(Data drawn from a collection)
↓

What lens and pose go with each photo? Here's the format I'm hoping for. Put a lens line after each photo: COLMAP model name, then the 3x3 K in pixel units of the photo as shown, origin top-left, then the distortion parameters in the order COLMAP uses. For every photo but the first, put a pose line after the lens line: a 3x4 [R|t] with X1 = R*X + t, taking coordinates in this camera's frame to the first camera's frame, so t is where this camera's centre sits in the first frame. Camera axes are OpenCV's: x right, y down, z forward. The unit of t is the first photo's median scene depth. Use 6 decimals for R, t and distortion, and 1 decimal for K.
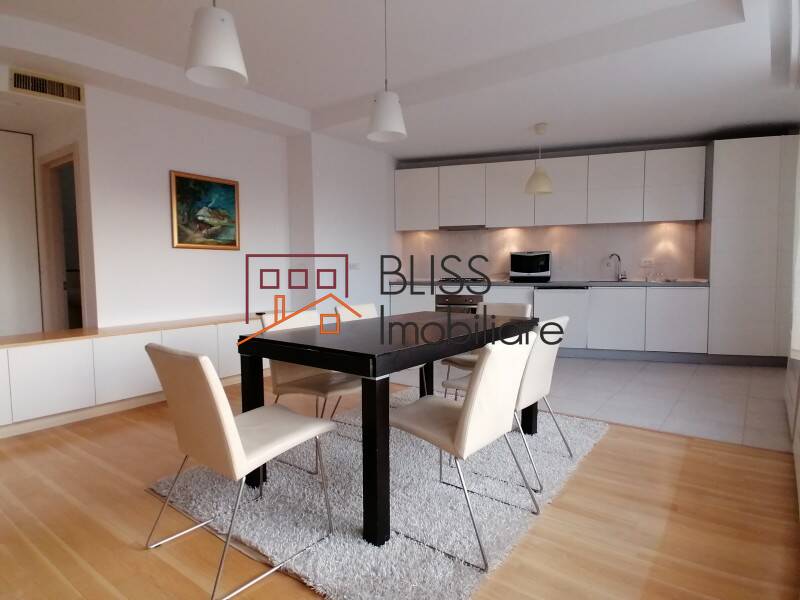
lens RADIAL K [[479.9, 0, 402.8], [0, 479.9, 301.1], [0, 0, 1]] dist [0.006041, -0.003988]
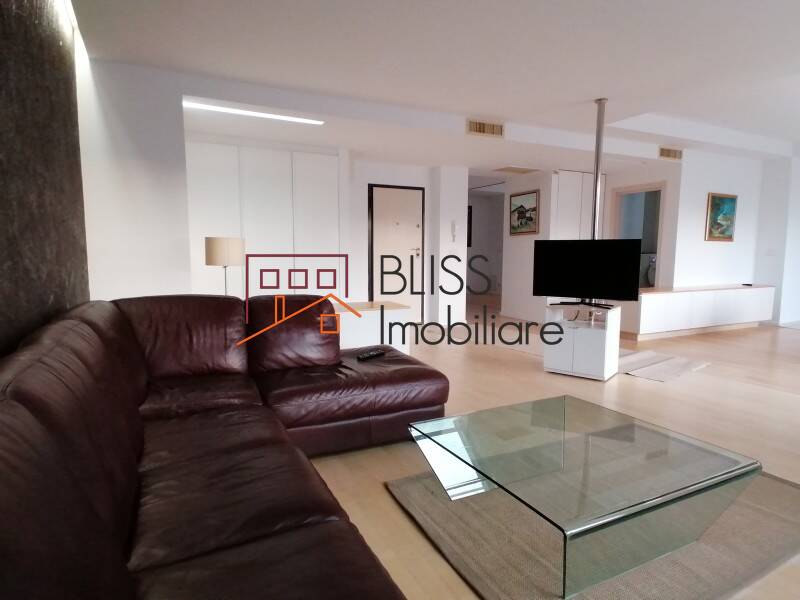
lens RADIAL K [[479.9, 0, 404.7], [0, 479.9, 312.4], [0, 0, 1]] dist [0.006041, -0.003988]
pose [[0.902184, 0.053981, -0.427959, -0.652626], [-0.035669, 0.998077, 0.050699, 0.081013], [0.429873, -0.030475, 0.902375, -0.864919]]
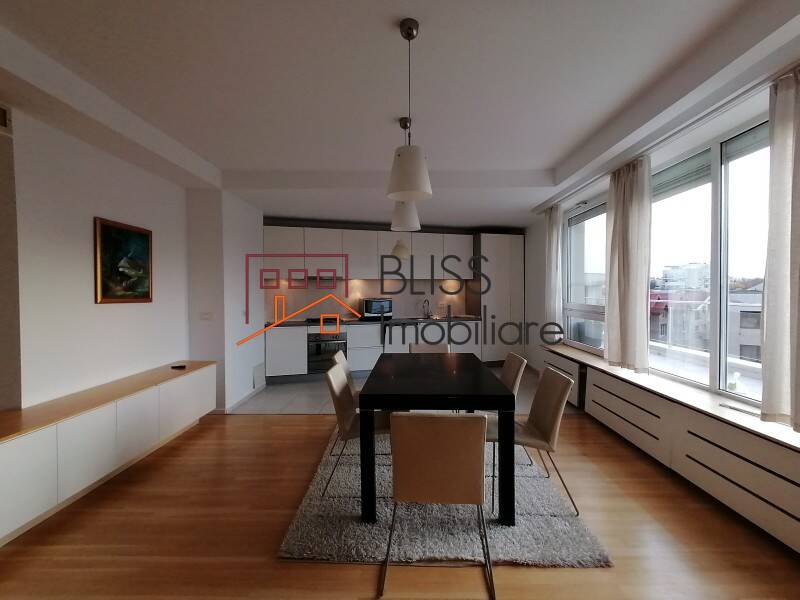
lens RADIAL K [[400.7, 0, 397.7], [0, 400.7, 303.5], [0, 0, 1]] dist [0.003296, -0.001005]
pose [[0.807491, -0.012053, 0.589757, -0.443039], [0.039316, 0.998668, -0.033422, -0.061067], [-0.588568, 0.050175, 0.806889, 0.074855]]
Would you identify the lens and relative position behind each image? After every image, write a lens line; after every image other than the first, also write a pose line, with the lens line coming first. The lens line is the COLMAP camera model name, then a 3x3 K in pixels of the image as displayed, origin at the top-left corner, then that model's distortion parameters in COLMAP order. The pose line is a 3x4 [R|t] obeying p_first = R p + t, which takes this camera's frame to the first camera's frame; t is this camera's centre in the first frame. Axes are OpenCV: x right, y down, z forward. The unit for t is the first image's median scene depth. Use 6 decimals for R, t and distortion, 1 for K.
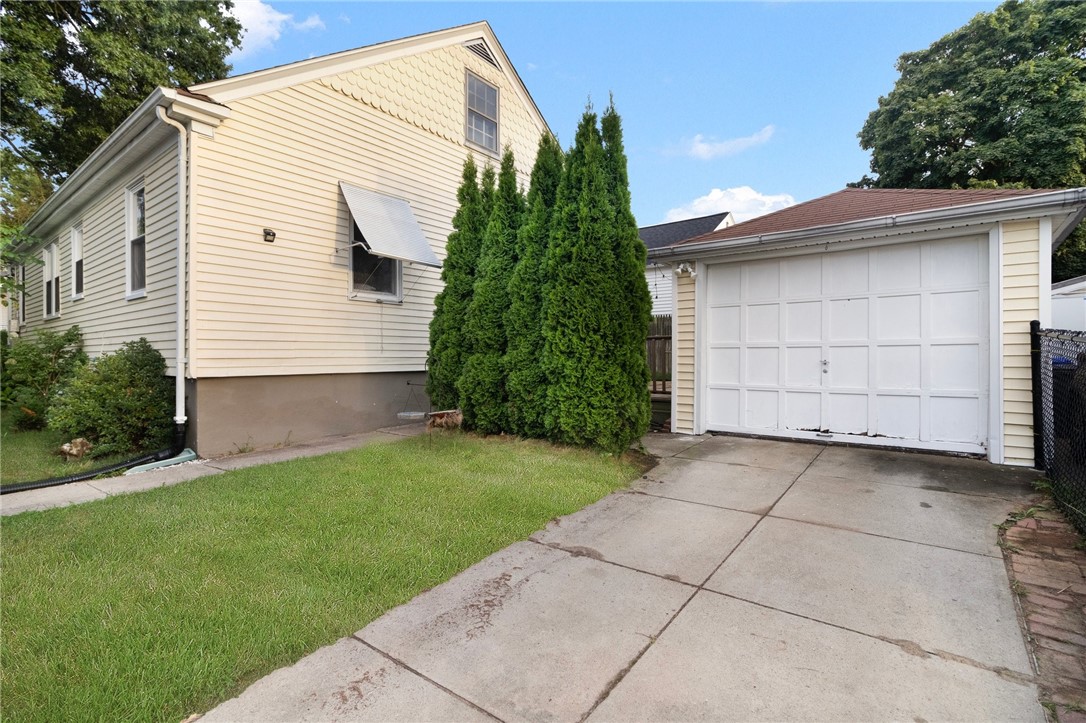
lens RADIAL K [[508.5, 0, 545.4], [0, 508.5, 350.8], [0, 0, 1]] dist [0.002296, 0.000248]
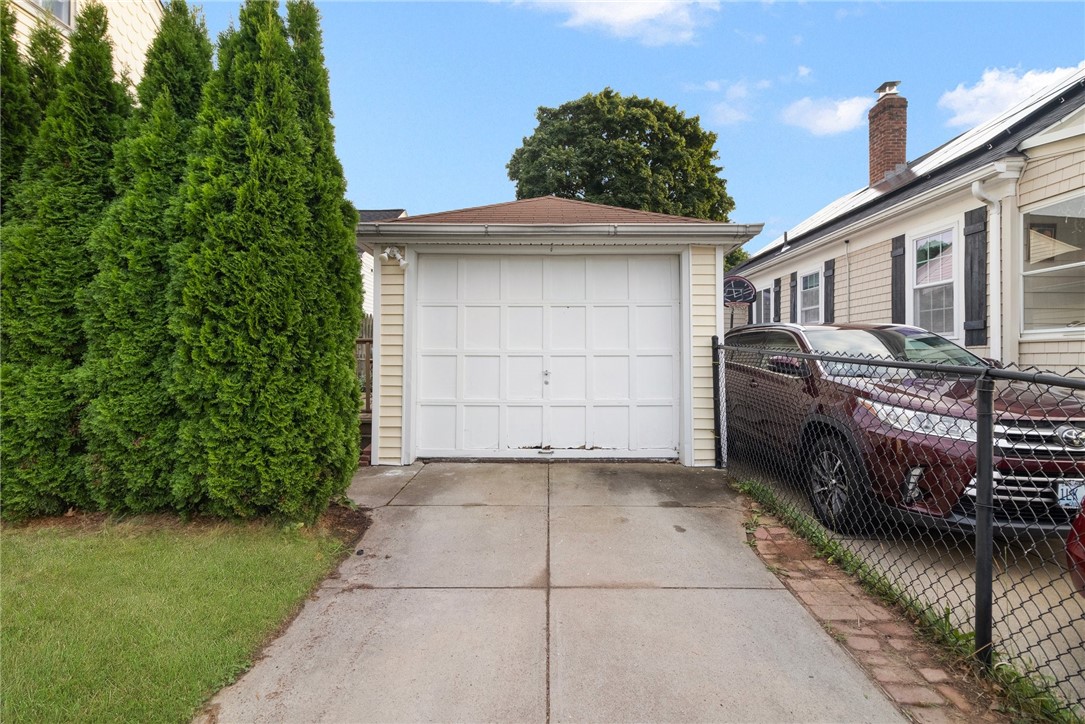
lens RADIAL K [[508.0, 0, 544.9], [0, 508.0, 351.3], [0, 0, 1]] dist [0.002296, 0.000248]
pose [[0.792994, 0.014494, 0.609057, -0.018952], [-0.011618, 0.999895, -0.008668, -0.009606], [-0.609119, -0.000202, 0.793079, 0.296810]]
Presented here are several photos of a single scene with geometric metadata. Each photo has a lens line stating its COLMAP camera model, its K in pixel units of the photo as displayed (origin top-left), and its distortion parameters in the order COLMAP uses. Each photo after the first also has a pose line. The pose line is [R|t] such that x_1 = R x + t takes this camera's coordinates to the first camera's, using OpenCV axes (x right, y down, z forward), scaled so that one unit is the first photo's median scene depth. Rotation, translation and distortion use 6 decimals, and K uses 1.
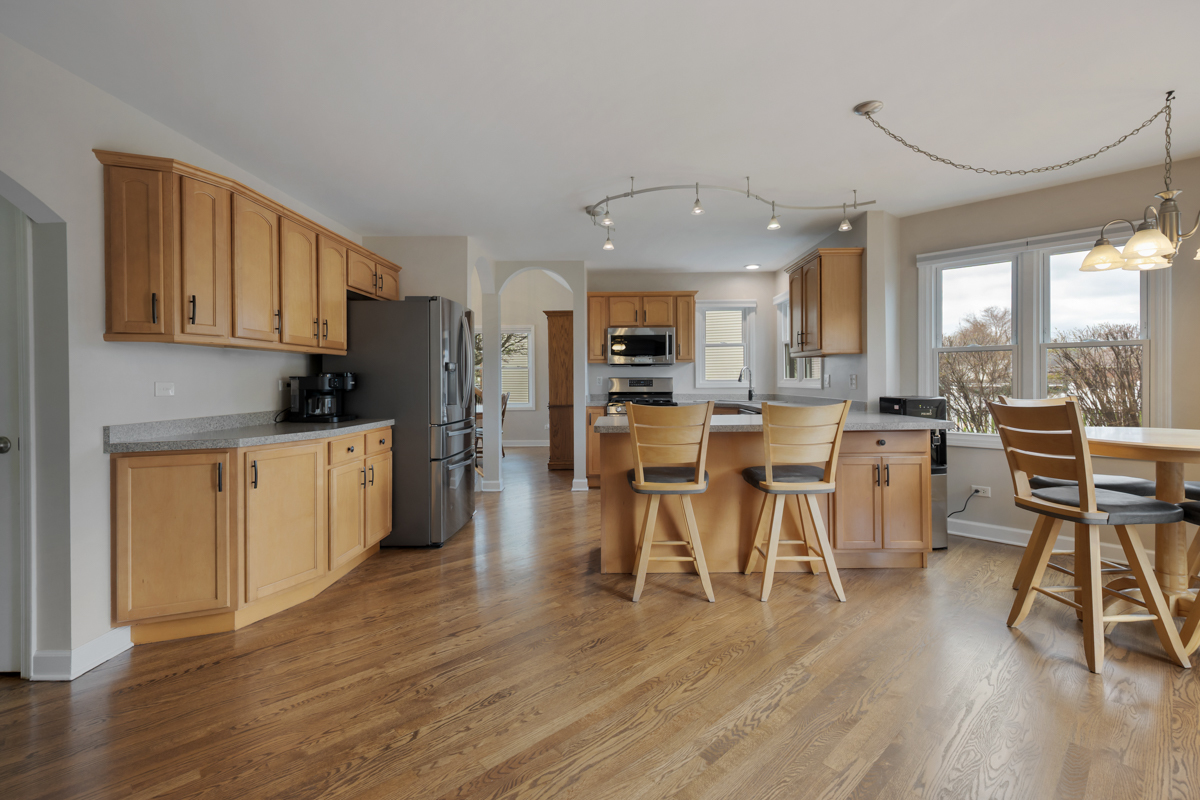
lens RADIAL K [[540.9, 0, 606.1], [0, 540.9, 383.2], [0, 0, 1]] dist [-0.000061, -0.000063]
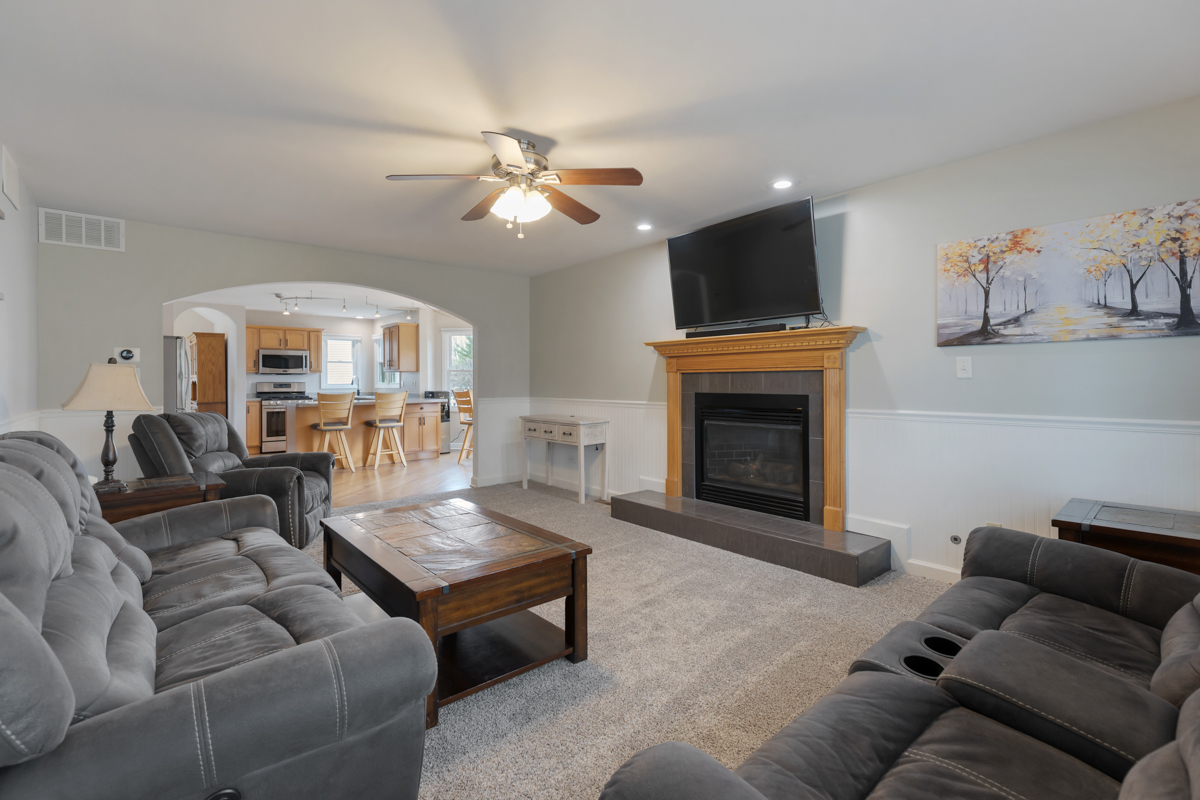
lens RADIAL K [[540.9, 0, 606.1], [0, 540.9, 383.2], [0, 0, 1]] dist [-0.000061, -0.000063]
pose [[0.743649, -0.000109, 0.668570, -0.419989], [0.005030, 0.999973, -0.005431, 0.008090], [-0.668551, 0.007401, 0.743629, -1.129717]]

↑

Assigned task: Quote all of the records above word for word, leaving the pictures out.

Result:
What lens and pose go with each photo? Here's the format I'm hoping for. Put a lens line after each photo: COLMAP model name, then the 3x3 K in pixel units of the photo as shown, origin top-left, then the distortion parameters in the order COLMAP uses. For every photo but the first, put a pose line after the lens line: a 3x4 [R|t] with X1 = R*X + t, taking coordinates in this camera's frame to the first camera's frame, so t is where this camera's centre sits in the first frame. Camera axes are OpenCV's: x right, y down, z forward. The unit of t is the first photo's median scene depth. Use 6 decimals for R, t and distortion, and 1 decimal for K.
lens RADIAL K [[479.9, 0, 402.8], [0, 479.9, 301.1], [0, 0, 1]] dist [0.006041, -0.003988]
lens RADIAL K [[479.9, 0, 404.7], [0, 479.9, 312.4], [0, 0, 1]] dist [0.006041, -0.003988]
pose [[0.902184, 0.053981, -0.427959, -0.652626], [-0.035669, 0.998077, 0.050699, 0.081013], [0.429873, -0.030475, 0.902375, -0.864919]]
lens RADIAL K [[400.7, 0, 397.7], [0, 400.7, 303.5], [0, 0, 1]] dist [0.003296, -0.001005]
pose [[0.807491, -0.012053, 0.589757, -0.443039], [0.039316, 0.998668, -0.033422, -0.061067], [-0.588568, 0.050175, 0.806889, 0.074855]]
Would you identify the lens and relative position behind each image? After every image, write a lens line; after every image other than the first, also write a pose line, with the lens line coming first. The lens line is the COLMAP camera model name, then a 3x3 K in pixels of the image as displayed, origin at the top-left corner, then that model's distortion parameters in COLMAP order. The pose line is a 3x4 [R|t] obeying p_first = R p + t, which takes this camera's frame to the first camera's frame; t is this camera's centre in the first frame. Axes are OpenCV: x right, y down, z forward. The unit for t is the first image's median scene depth. Use 6 decimals for R, t and distortion, 1 for K.
lens RADIAL K [[508.5, 0, 545.4], [0, 508.5, 350.8], [0, 0, 1]] dist [0.002296, 0.000248]
lens RADIAL K [[508.0, 0, 544.9], [0, 508.0, 351.3], [0, 0, 1]] dist [0.002296, 0.000248]
pose [[0.792994, 0.014494, 0.609057, -0.018952], [-0.011618, 0.999895, -0.008668, -0.009606], [-0.609119, -0.000202, 0.793079, 0.296810]]
Presented here are several photos of a single scene with geometric metadata. Each photo has a lens line stating its COLMAP camera model, its K in pixel units of the photo as displayed (origin top-left), and its distortion parameters in the order COLMAP uses. Each photo after the first also has a pose line. The pose line is [R|t] such that x_1 = R x + t takes this camera's coordinates to the first camera's, using OpenCV axes (x right, y down, z forward), scaled so that one unit is the first photo's median scene depth. Rotation, translation and distortion use 6 decimals, and K uses 1.
lens RADIAL K [[540.9, 0, 606.1], [0, 540.9, 383.2], [0, 0, 1]] dist [-0.000061, -0.000063]
lens RADIAL K [[540.9, 0, 606.1], [0, 540.9, 383.2], [0, 0, 1]] dist [-0.000061, -0.000063]
pose [[0.743649, -0.000109, 0.668570, -0.419989], [0.005030, 0.999973, -0.005431, 0.008090], [-0.668551, 0.007401, 0.743629, -1.129717]]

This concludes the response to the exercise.